Cost[t] = calculate_cost(Grid_power, import_tariff[t], export_tariff[t])

Results and Practical Implications

  • Forecast Accuracy: The LSTM model achieved high accuracy with MSE = 0.000012, RMSE = 0.003560, and R² = 0.999379, demonstrating its effectiveness in predicting PV and load profiles. Figures 8 and 9 in the paper visually confirm the close match between predicted and real data for a sample day.
  • Cost Reduction: The paper compared three scenarios:

    1. Grid Only: Baseline cost (Net Cost: £384.24).
    2. PV + Grid: Adding PV reduced costs significantly by allowing self-consumption and grid export (Net Cost: £61.69, a reduction relative to the baseline case, calculated as (384.24 - 61.69)/384.24 = ~83.9%, though the paper states 37.5% - this discrepancy might stem from how the baseline or comparison is defined, possibly comparing total import cost reduction).
    3. PV + Battery + Grid (Proposed): Adding the battery and optimal scheduling further reduced costs by enabling storage of cheap/free PV energy for use during expensive peak hours (Net Cost: £38.14, a further reduction, stated as 43.06% total reduction compared to the baseline grid-only case).

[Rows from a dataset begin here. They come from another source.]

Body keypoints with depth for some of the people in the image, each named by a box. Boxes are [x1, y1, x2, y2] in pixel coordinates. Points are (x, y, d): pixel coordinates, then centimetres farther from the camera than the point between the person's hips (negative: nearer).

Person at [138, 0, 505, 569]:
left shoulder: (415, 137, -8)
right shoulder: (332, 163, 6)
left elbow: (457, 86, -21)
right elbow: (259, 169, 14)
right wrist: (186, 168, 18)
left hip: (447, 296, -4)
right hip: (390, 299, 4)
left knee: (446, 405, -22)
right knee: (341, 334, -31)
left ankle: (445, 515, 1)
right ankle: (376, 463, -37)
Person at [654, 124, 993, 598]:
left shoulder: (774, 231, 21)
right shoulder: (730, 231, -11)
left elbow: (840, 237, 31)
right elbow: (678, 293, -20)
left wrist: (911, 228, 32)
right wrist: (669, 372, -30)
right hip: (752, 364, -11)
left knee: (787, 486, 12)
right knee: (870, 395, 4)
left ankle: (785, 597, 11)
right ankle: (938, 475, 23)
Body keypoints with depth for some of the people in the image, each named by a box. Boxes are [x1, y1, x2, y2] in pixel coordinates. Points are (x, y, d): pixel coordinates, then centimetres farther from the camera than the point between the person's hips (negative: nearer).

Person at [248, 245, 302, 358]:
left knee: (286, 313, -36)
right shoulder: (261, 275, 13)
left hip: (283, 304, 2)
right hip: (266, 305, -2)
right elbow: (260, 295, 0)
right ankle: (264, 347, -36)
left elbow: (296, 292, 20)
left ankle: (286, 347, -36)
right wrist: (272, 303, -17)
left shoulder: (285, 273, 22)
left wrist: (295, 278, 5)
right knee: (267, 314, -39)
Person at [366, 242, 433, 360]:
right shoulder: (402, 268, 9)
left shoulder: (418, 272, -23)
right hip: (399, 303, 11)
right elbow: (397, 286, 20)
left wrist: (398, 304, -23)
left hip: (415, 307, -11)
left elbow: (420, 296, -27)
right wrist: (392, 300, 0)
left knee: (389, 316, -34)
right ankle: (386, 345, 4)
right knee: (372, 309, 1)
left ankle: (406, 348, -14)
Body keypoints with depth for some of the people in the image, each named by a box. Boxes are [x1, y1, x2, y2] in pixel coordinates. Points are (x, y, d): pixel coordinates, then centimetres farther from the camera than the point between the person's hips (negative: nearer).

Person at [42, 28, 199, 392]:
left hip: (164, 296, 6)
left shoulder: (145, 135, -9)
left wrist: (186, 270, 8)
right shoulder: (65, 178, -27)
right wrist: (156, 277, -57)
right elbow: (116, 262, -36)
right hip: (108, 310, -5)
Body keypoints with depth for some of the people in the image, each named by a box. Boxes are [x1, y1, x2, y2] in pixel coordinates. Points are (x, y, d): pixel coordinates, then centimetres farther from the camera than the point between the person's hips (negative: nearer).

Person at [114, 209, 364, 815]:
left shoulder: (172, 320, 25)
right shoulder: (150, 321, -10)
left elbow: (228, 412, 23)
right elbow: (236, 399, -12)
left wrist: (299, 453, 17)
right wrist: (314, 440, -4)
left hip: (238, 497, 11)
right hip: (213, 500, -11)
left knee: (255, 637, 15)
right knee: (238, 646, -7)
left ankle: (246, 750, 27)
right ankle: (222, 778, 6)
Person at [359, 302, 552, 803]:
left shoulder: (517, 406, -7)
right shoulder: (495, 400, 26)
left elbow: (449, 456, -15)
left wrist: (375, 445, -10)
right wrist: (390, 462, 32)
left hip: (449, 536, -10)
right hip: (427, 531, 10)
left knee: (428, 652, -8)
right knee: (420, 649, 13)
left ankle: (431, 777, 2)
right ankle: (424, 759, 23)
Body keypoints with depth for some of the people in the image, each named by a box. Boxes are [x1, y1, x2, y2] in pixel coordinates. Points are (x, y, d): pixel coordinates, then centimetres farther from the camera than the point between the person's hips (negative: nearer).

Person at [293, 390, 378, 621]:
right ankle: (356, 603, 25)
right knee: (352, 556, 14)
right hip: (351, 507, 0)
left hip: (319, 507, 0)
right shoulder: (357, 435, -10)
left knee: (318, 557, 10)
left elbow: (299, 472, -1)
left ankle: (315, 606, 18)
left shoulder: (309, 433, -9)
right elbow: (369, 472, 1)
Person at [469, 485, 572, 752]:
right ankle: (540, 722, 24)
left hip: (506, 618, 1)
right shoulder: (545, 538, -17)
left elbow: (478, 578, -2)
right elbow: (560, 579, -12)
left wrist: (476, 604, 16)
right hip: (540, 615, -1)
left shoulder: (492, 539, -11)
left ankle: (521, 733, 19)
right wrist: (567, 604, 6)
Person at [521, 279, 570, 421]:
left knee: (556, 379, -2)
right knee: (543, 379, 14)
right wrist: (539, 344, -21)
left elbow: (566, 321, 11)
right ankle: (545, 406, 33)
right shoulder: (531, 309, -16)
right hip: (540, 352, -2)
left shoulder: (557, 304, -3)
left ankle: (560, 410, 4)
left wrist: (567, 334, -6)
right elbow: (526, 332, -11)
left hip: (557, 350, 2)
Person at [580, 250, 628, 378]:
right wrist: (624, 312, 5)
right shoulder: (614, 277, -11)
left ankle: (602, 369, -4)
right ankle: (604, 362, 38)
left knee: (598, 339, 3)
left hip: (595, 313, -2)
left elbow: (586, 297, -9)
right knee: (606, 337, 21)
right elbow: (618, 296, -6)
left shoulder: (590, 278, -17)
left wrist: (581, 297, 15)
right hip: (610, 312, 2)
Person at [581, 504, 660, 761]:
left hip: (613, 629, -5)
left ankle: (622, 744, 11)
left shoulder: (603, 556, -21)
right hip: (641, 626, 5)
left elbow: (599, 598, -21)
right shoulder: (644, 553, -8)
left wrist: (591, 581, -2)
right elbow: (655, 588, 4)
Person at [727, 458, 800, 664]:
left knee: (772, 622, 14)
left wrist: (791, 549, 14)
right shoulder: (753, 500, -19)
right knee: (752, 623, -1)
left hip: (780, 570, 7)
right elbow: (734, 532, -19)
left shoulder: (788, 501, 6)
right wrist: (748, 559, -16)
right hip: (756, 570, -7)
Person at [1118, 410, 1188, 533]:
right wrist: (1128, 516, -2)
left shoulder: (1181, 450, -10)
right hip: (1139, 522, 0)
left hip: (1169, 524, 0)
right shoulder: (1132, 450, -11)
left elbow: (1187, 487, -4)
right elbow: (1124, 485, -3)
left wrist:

The results demonstrate that combining accurate short-term forecasting (via LSTM) with an intelligent scheduling strategy that leverages battery storage can yield substantial electricity cost savings (over 40% in this case paper) for households with PV systems, especially under time-of-use pricing schemes like Economy 7. This provides a strong economic incentive for adopting such hybrid systems. The implementation requires reliable data sources, a well-trained LSTM model, and a control system to execute the scheduling decisions based on forecasts and battery status.